To-do item >> Turn the material, from its start through the line containing "Return to a different location", into a Markdown table with a Row column for the row number and a Text column for the line, skipping blank lines and leaving out the pictures.

Supplied records >>

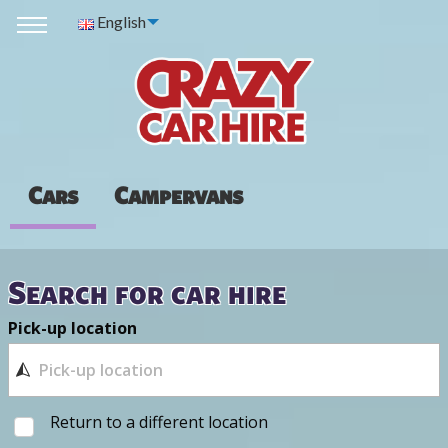
English
Cars
Campervans
Search for car hire
Pick-up location
Return to a different location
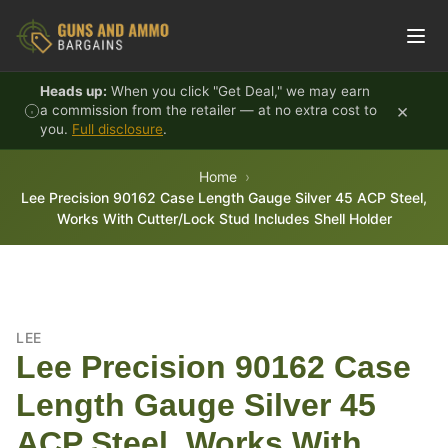
Skip to content
Heads up:
When you click "Get Deal," we may earn
×
a commission from the retailer — at no extra cost to
you.
Full disclosure
.
Home
Lee Precision 90162 Case Length Gauge Silver 45 ACP Steel,
Works With Cutter/Lock Stud Includes Shell Holder
LEE
Lee Precision 90162 Case
Length Gauge Silver 45
ACP Steel, Works With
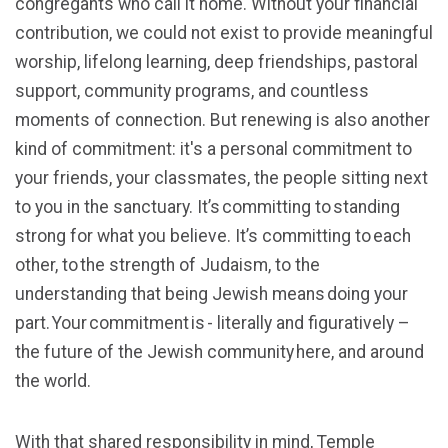
congregants who call it home. Without your financial
contribution, we could not exist to provide meaningful
worship, lifelong learning, deep friendships, pastoral
support, community programs, and countless
moments of connection. But renewing is also another
kind of commitment: it's a personal commitment to
your friends, your classmates, the people sitting next
to you in the sanctuary. It’s committing to standing
strong for what you believe. It’s committing to each
other, to the strength of Judaism, to the
understanding that being Jewish means doing your
part. Your commitment is - literally and figuratively –
the future of the Jewish community here, and around
the world.
With that shared responsibility in mind, Temple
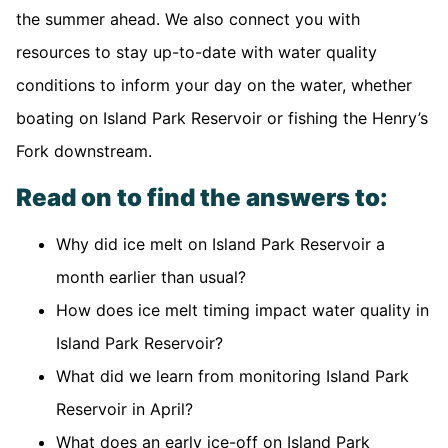
the summer ahead. We also connect you with
resources to stay up-to-date with water quality
conditions to inform your day on the water, whether
boating on Island Park Reservoir or fishing the Henry’s
Fork downstream.
Read on to find the answers to:
Why did ice melt on Island Park Reservoir a
month earlier than usual?
How does ice melt timing impact water quality in
Island Park Reservoir?
What did we learn from monitoring Island Park
Reservoir in April?
What does an early ice-off on Island Park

Task response >>
| Row | Text |
|---|---|
| 1 | English |
| 2 | Cars |
| 3 | Campervans |
| 4 | Search for car hire |
| 5 | Pick-up location |
| 6 | Return to a different location |